• _Metin Parçası_
<<<<

İngiliz yazar Aldous Huxley’nin 1932 yılında yayımlanan Cesur Yeni Dünya adlı eseri, distopya edebiyatının dünyadaki en güçlü örnekleri arasında yer alıyor. Hiciv türünde yayımladığı eserler ile döneminin en dikkat çekici yazarlarından olan Huxley, Cesur Yeni Dünya’da eleştirel bakış açısını hayal gücü ve kara mizah ile harmanlıyor. Böylece yazar, eserinde geleceğin modern toplumuna ağır bir insanlık dersi veriyor.
“Devrim, dış dünyada değil, insanların ruhları ve bedenlerinde gerçekleşmelidir.”
—Aldous Huxley
Merhaba
Dünyaca ünlü İngiliz yazar ve düşünür Aldous Huxley, 1894’te İngiltere’de dünyaya geldi. On altı yaşında, geçirdiği bir rahatsızlık sonucu bir yıl kör kalması, Huxley’in iç dünyasını keşfetmesine olanak verdi. Eserlerinde çağdaş toplumun kusurlarını zekice ve acımasızca yargılayan yazarın en en bilinen eseri Cesur Yeni Dünya (1932), II. Dünya Savaşı öncesinde tehlikeli bir şekilde kontrolden çıkmakta olduğunu hissettiği toplumun karmaşasına gösterdiği düşünsel tepkileri içerir.

>>>>

• _Listelenen Girdiler_

<<<<

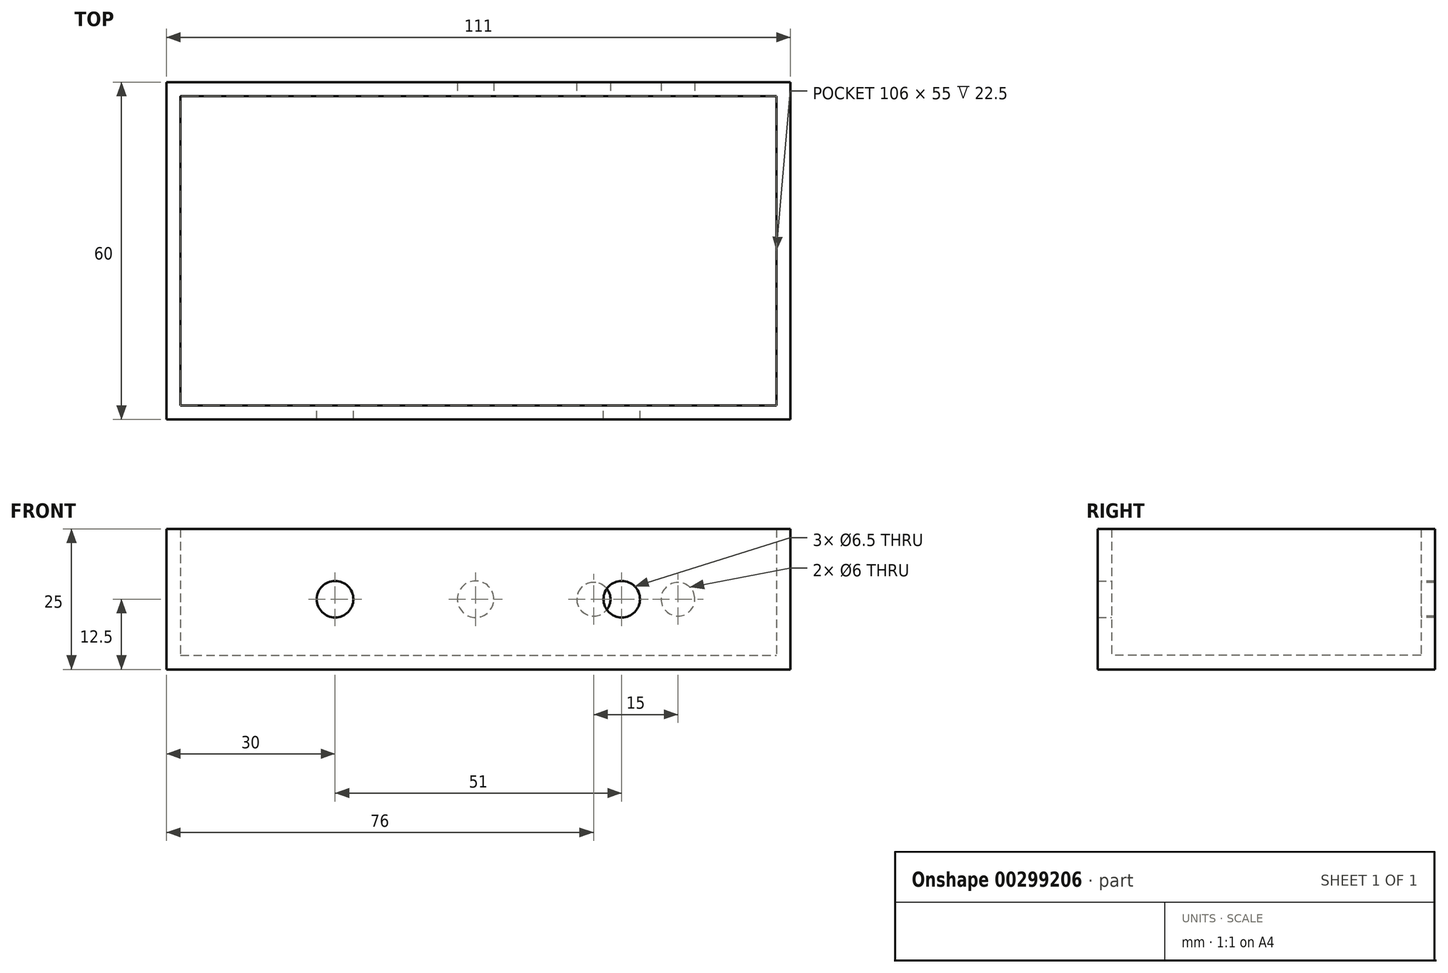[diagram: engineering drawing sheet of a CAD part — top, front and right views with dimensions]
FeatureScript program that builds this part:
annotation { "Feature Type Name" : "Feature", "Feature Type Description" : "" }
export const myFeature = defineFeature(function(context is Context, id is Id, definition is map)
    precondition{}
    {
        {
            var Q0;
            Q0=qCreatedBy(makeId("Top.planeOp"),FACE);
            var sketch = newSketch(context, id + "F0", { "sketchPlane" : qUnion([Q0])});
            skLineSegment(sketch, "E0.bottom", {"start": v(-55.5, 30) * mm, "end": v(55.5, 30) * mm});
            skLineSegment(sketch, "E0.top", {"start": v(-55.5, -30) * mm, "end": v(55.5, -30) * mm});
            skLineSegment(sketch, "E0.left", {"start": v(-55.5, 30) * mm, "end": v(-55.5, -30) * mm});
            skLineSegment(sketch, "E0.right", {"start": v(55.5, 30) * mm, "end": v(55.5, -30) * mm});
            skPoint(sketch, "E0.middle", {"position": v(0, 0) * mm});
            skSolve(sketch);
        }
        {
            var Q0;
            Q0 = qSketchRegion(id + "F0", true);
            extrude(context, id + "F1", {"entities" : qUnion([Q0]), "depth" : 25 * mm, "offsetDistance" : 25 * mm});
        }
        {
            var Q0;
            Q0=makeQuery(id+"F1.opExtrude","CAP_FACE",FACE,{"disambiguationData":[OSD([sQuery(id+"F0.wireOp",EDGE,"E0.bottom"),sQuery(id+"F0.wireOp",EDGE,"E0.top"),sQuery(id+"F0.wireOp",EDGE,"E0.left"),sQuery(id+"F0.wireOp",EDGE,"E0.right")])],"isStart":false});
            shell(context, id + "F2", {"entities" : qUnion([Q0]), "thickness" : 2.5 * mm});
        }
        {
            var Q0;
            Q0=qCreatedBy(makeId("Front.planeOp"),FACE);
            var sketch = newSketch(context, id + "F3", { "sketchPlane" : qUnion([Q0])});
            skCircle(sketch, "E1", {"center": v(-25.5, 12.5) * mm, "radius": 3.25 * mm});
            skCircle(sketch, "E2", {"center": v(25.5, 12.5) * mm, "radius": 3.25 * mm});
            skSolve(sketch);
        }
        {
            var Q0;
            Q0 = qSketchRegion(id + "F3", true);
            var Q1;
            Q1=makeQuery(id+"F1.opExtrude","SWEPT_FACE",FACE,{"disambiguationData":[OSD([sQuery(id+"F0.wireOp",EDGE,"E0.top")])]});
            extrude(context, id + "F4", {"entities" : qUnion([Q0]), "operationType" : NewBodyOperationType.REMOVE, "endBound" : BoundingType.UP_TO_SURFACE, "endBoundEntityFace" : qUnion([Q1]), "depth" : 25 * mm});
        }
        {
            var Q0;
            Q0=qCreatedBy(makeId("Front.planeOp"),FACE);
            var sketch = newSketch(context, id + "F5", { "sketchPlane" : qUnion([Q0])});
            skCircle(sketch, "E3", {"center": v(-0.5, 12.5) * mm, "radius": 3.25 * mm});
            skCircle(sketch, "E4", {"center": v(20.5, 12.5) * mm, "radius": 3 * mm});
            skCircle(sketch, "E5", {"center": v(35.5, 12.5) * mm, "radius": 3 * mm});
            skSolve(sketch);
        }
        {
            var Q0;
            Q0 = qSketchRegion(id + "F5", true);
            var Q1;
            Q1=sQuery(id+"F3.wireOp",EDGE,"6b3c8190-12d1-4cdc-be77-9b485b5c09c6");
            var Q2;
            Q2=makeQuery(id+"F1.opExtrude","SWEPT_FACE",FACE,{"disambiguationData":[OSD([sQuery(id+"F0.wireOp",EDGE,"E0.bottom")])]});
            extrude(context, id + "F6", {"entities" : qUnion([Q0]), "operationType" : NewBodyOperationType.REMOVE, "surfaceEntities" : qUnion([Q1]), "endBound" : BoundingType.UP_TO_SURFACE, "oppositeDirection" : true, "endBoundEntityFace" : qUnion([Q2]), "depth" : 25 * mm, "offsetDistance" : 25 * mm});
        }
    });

>>>>

Huxley hakkındaki metin parçasına göre, yazarın iç dünyasını keşfetmesine ne olanak verdi? Bir ila üç cümleyle açıklayın.

Huxley, on altı yaşında geçirdiği bir rahatsızlık sonucu bir yıl kör kaldı. Bu bir yıllık körlük, onun iç dünyasını keşfetmesine olanak verdi.